8. Tinder is the night 

Insta hook-up is a notch higher than the WhatsApp culture of sexting, and Tinder rules the roost here. Introduced last year in India, the US-based hook-up app is a no-nonsense platform of casual sex. You order in sex the way you order in a pizza, or rent a cab. Swiping left is the new passcode to a universe of infinite sexual possibilities, and it seems urban India, especially its crème de la crème, is reaping the benefits of app-ocalypse now. 

9. Women go quid pro quo 

It has been quantified. Men and women are f*****g more. But how does it register on the gender equality parameter? Who is pleasuring whom more, and better? Looks like women (as well as men) are extremely interested in the Big O. As Rosalyn D'Mello breaks it down in her A Handbook for My Lover, mutual pleasuring has overtaken the norm of just intercourse-centric penovaginal sex, which is built in for a heteronormative sexual culture. Not any more. Oral sex may be "against the order of nature", as per Section 377, but men and women in India's hyperactive cities can't stop going down on each other. [Figures, since it's not always bedroom sex between the lot.] On the other hand, women are demanding a universal sexual franchise of sort, with being pleasured right at the top of this new courtship game.

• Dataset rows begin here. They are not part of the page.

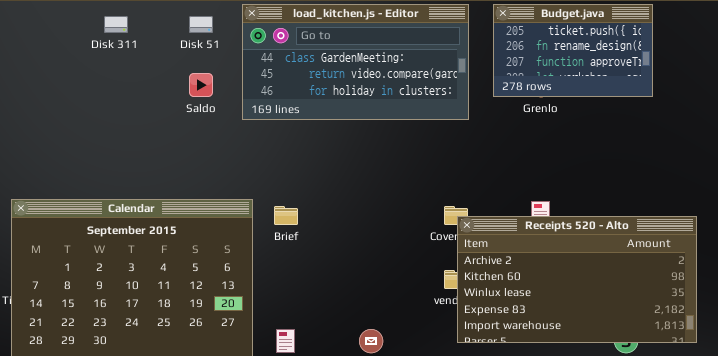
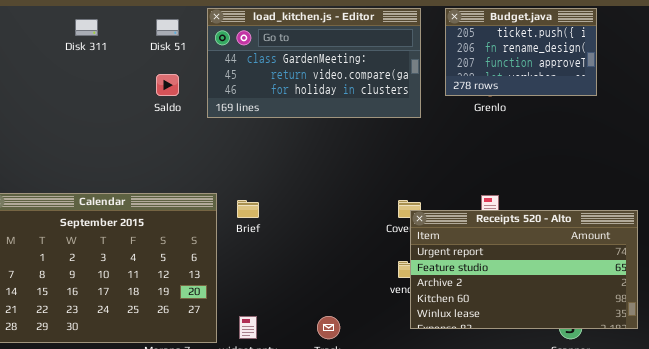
Receipts 520 - Alto: [457,216,697,343] -> [410,210,638,329], scrolled up 2 rows

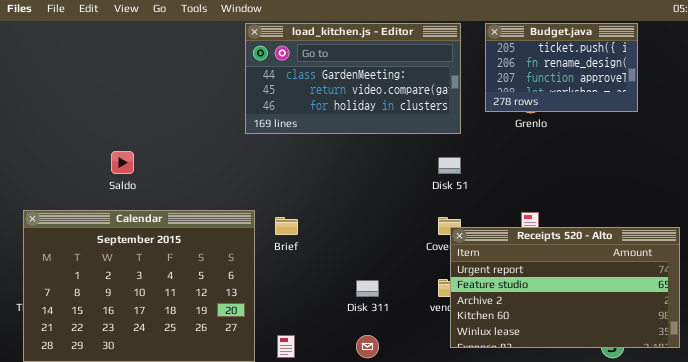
Disk 311: [75,19,98,36] -> [356,280,379,297], moved
Disk 51: [156,19,179,36] -> [438,157,461,174], moved
Saldo: [156,74,179,96] -> [111,151,134,174], moved

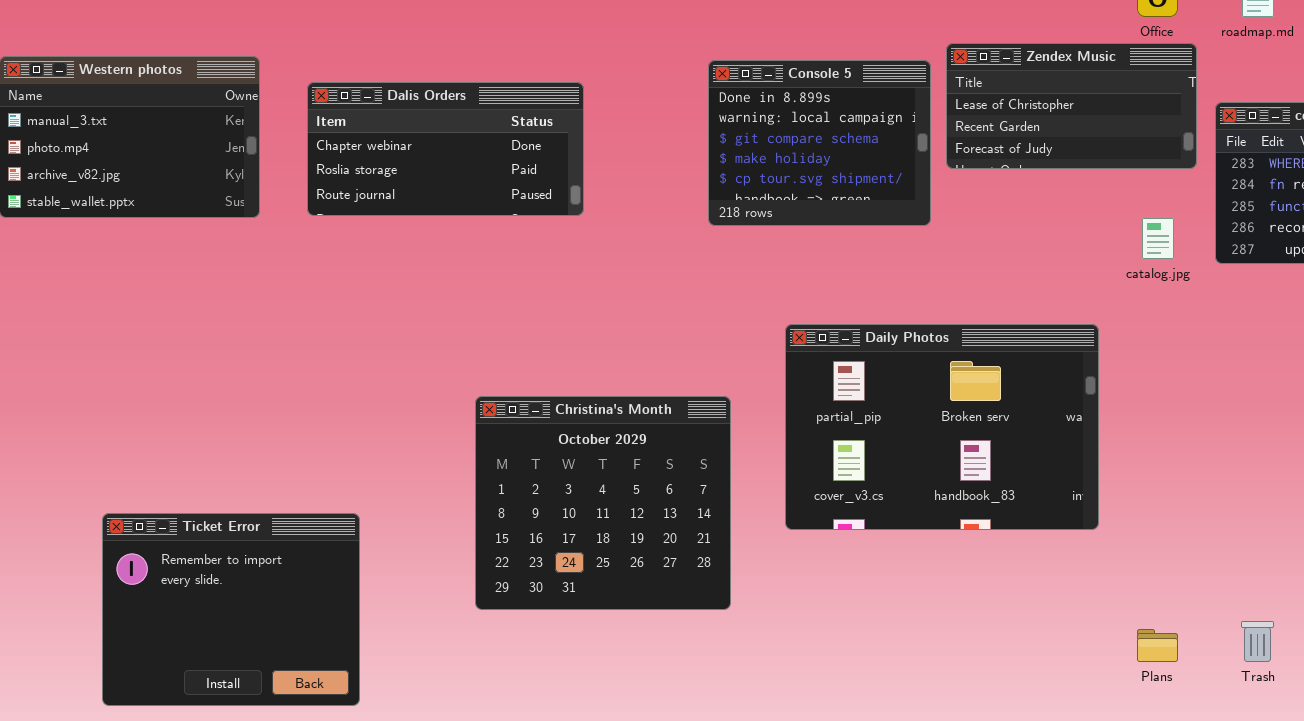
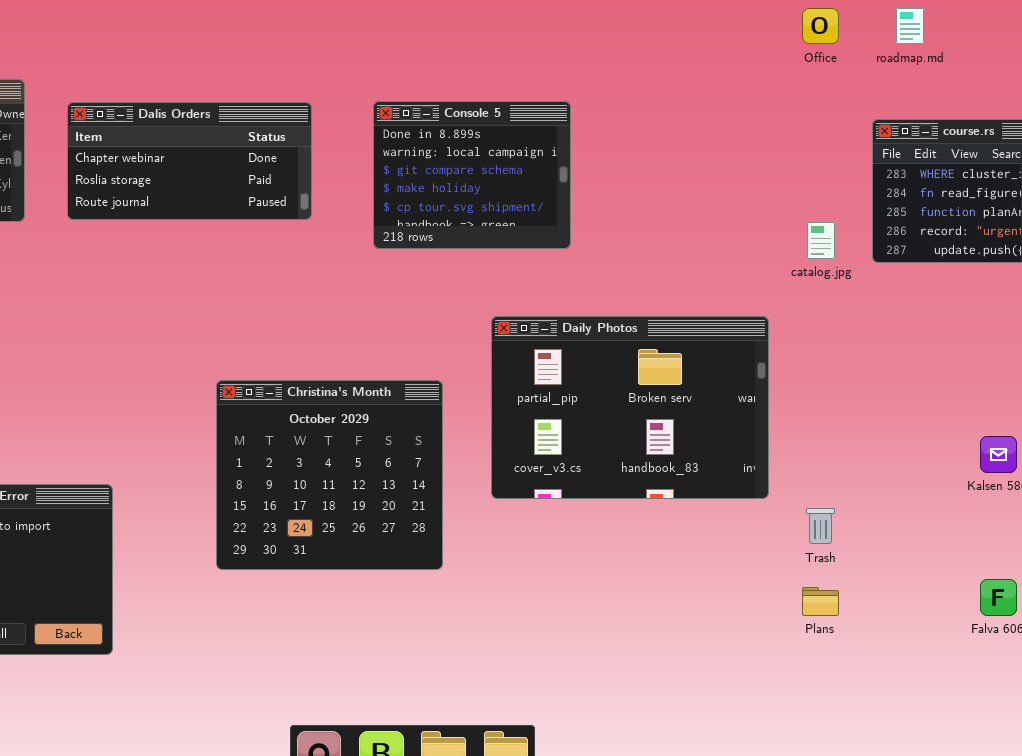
Zendex Music: [946,43,1197,169] -> none, closed
Console 5: [708,60,931,226] -> [373,101,571,249], moved
Trash: [1241,621,1274,662] -> [806,508,835,544], moved

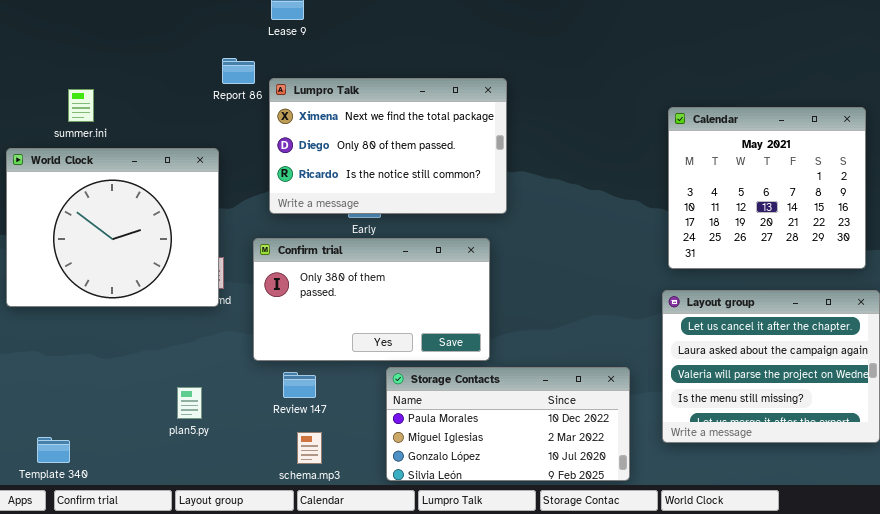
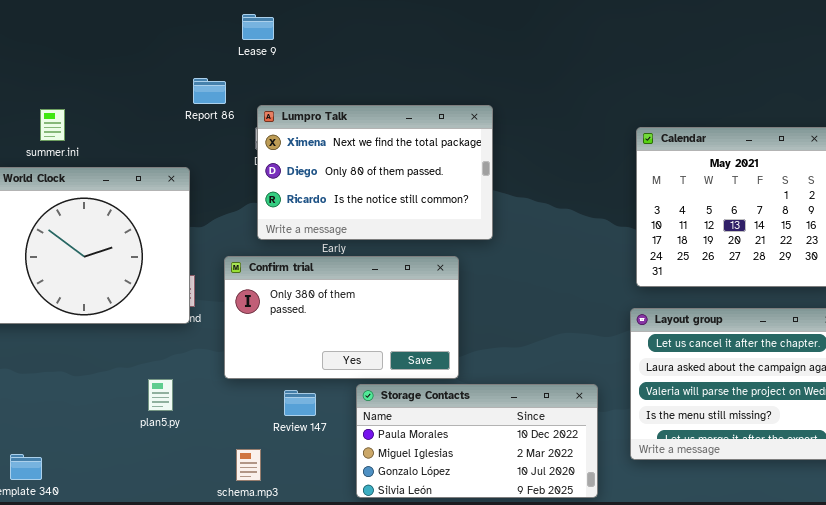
Lumpro Talk: [269,78,507,214] -> [257,105,493,240], moved
Review 147: [283,372,316,398] -> [284,390,316,416], moved
plan5.py: [177,387,202,419] -> [148,379,173,411], moved
schema.mp3: [297,432,322,464] -> [236,449,261,481], moved

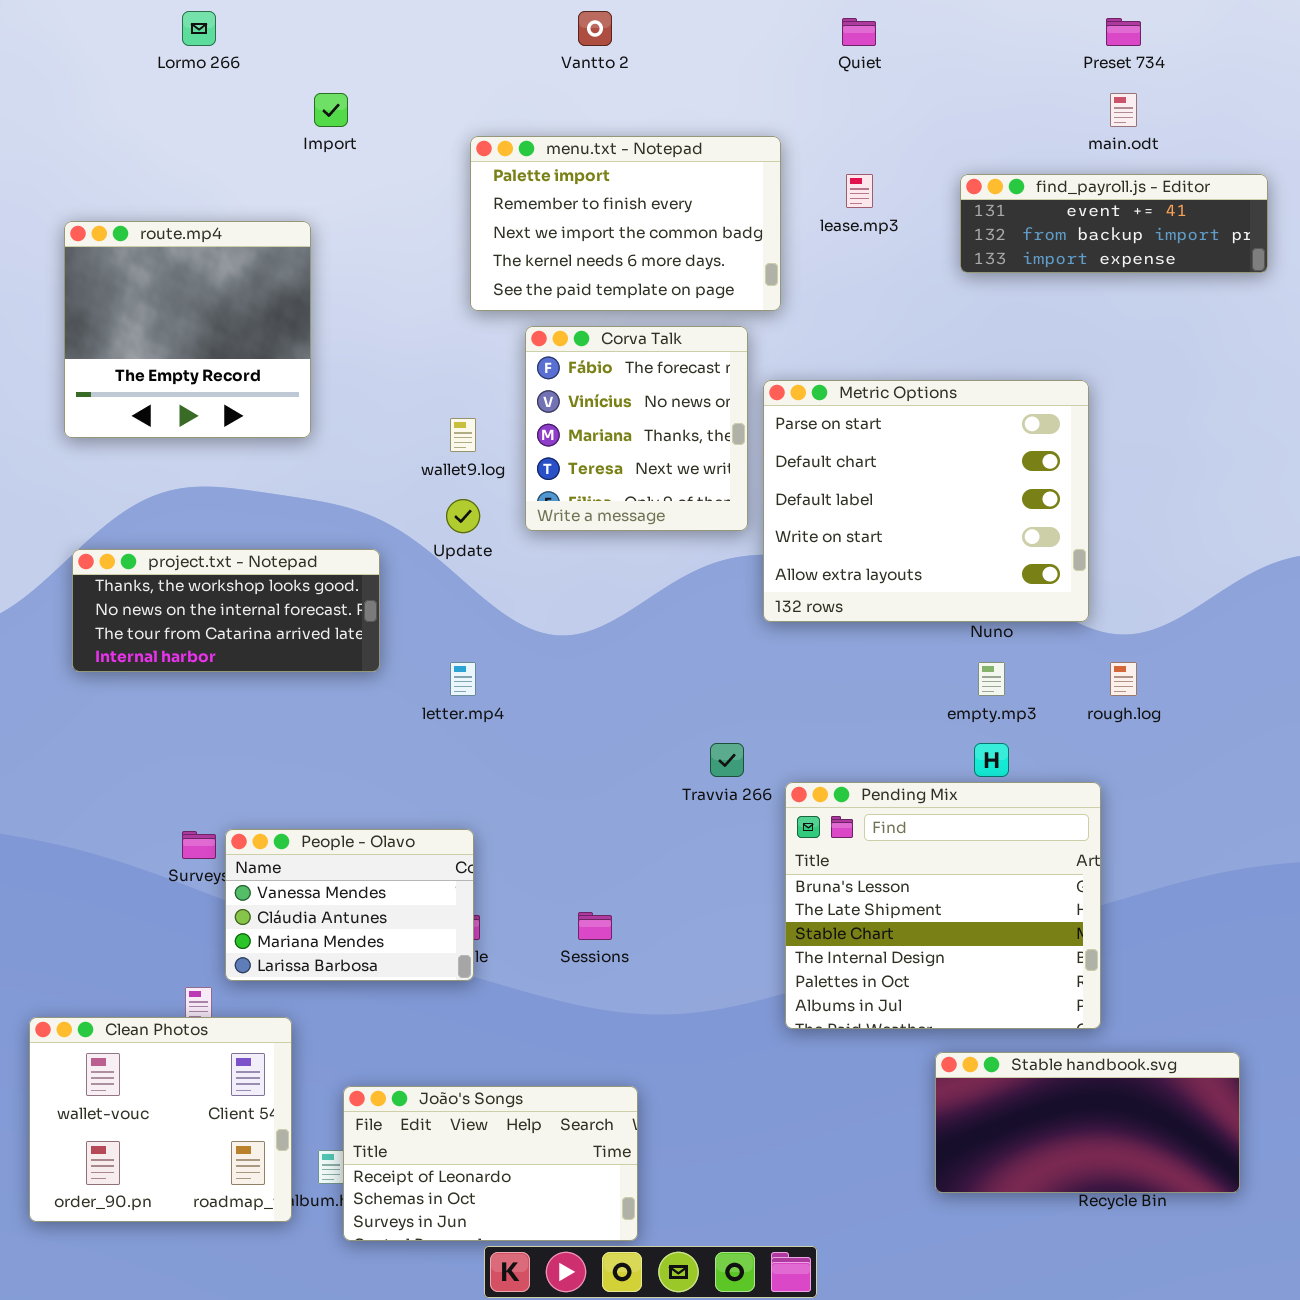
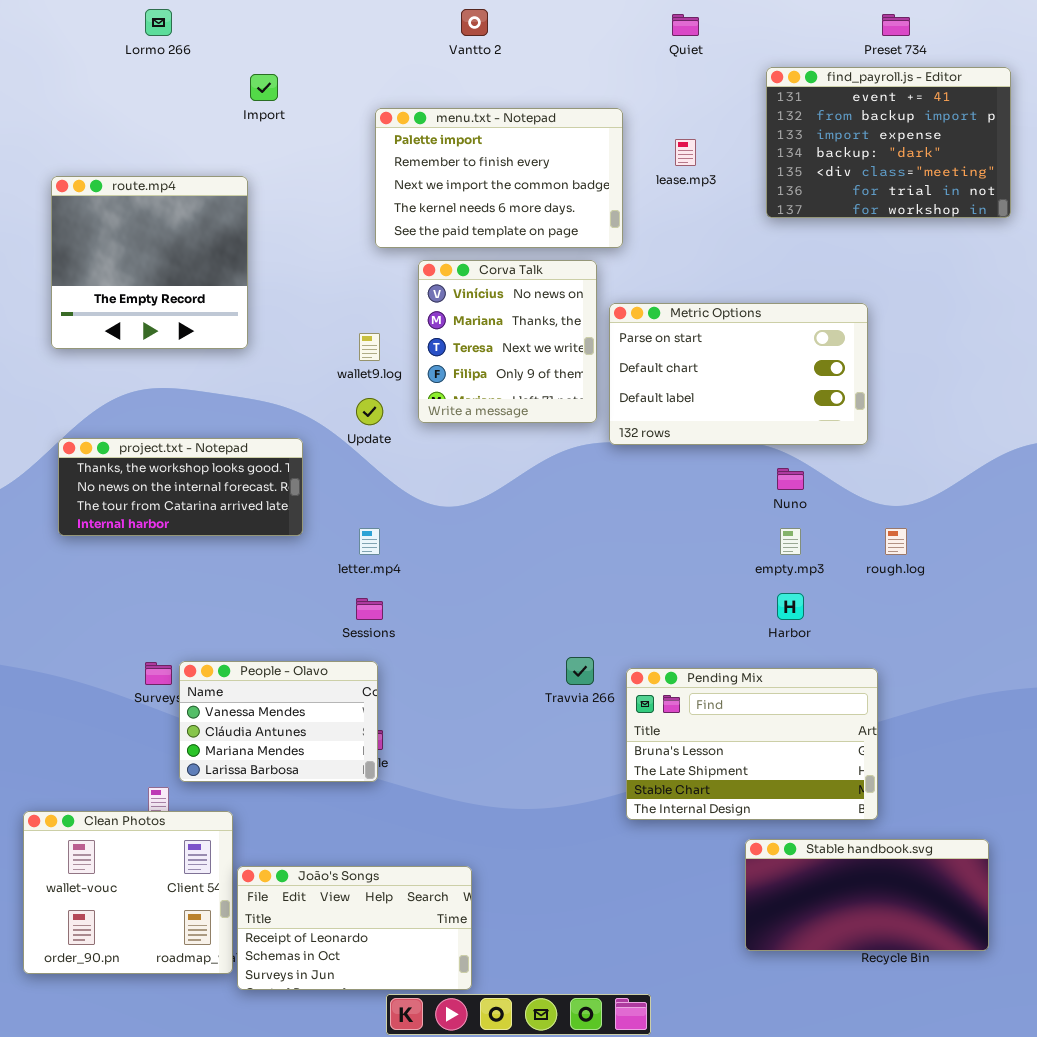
find_payroll.js - Editor: [960,174,1268,273] -> [766,67,1011,218], resized
Corva Talk: [525,326,748,531] -> [418,260,597,423], scrolled down 1 row
Metric Options: [763,380,1089,622] -> [609,303,868,445], resized
Travvia 266: [710,743,744,777] -> [566,657,594,685], moved
Pending Mix: [785,782,1101,1029] -> [626,668,878,820], resized
Sessions: [578,912,612,940] -> [356,598,383,620], moved
João's Songs: [343,1086,638,1241] -> [237,866,472,990], moved

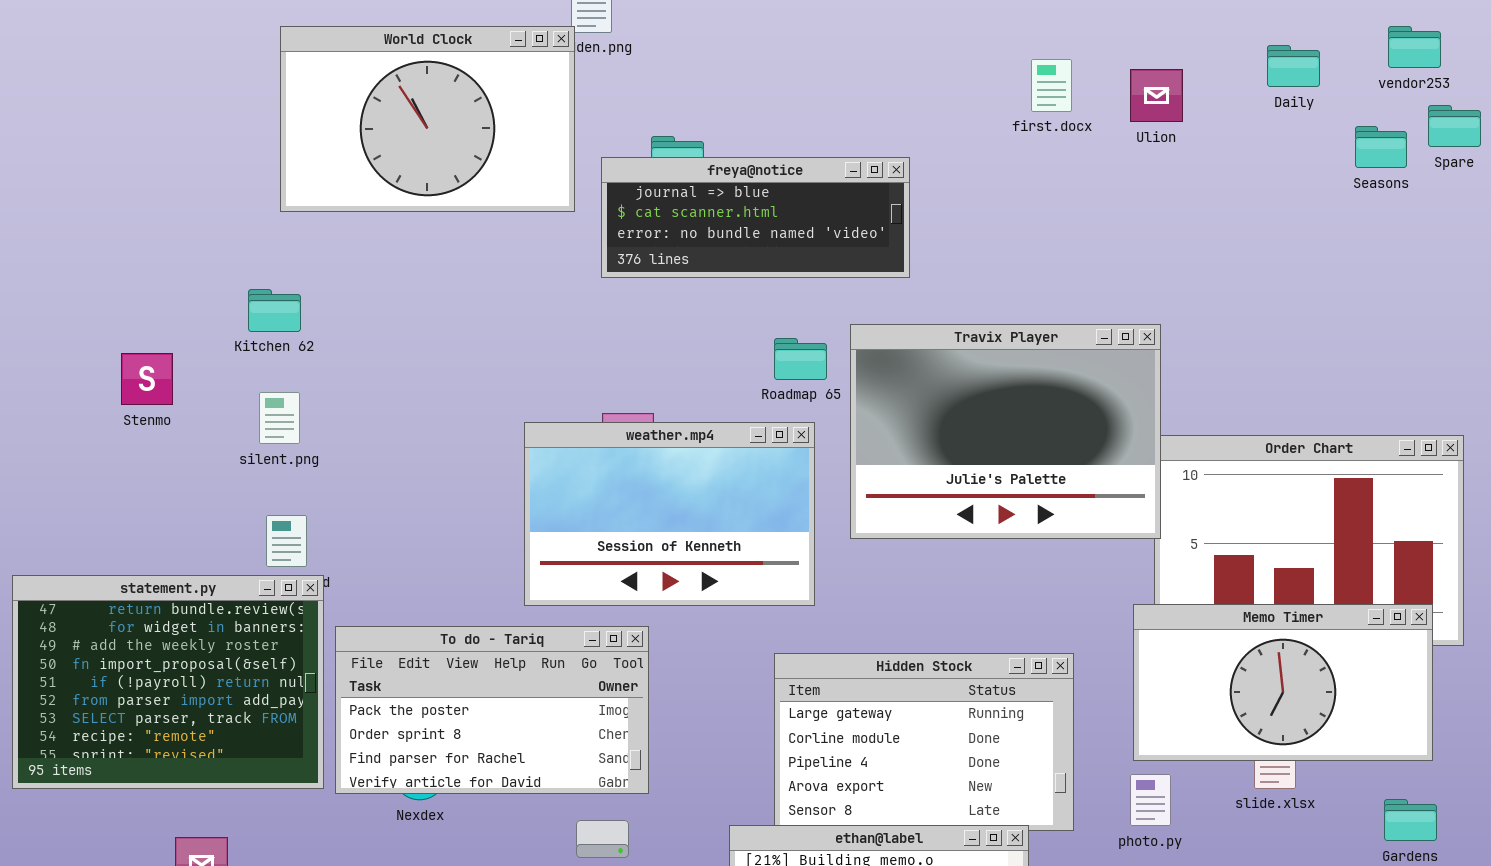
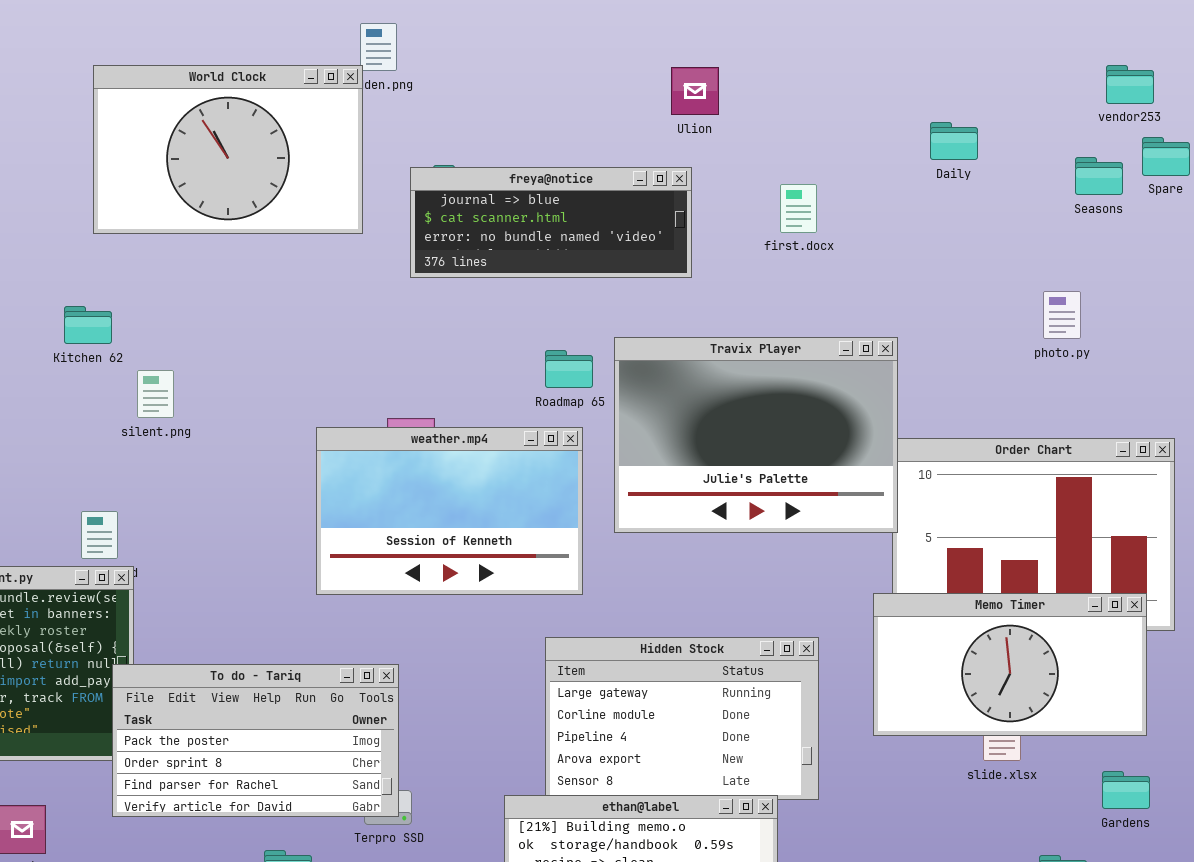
Daily: [1267,45,1320,87] -> [930,122,978,160], moved
first.docx: [1031,59,1072,112] -> [780,184,817,233], moved
Ulion: [1130,69,1183,122] -> [671,67,719,115], moved
freya@notice: [601,157,910,278] -> [410,167,692,278], moved
silent.png: [259,392,300,444] -> [137,370,174,418], moved
To do - Tariq: [335,626,649,794] -> [112,664,399,817], moved
photo.py: [1130,774,1171,826] -> [1043,291,1081,339], moved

10. Prudery is alive and well 

But it's not all hunky-dory. Actually, it is hunky-dory, since what's hunky-dory-ness without its residual share of hypocrisy and hyperventilation? It's nothing new that more people watch pornography and carry out extramarital affairs than they admit to. Or that more people have casual sex than they admit to. But the prudery comes when exactly such people make overt gestures of sexual censure a matter of Indian culture/patriotism. In this, and in a few more instances of being two-faced arses, Delhi tops many a list (read the survey for the stats), which is unfortunate. Though, hardly unexpected.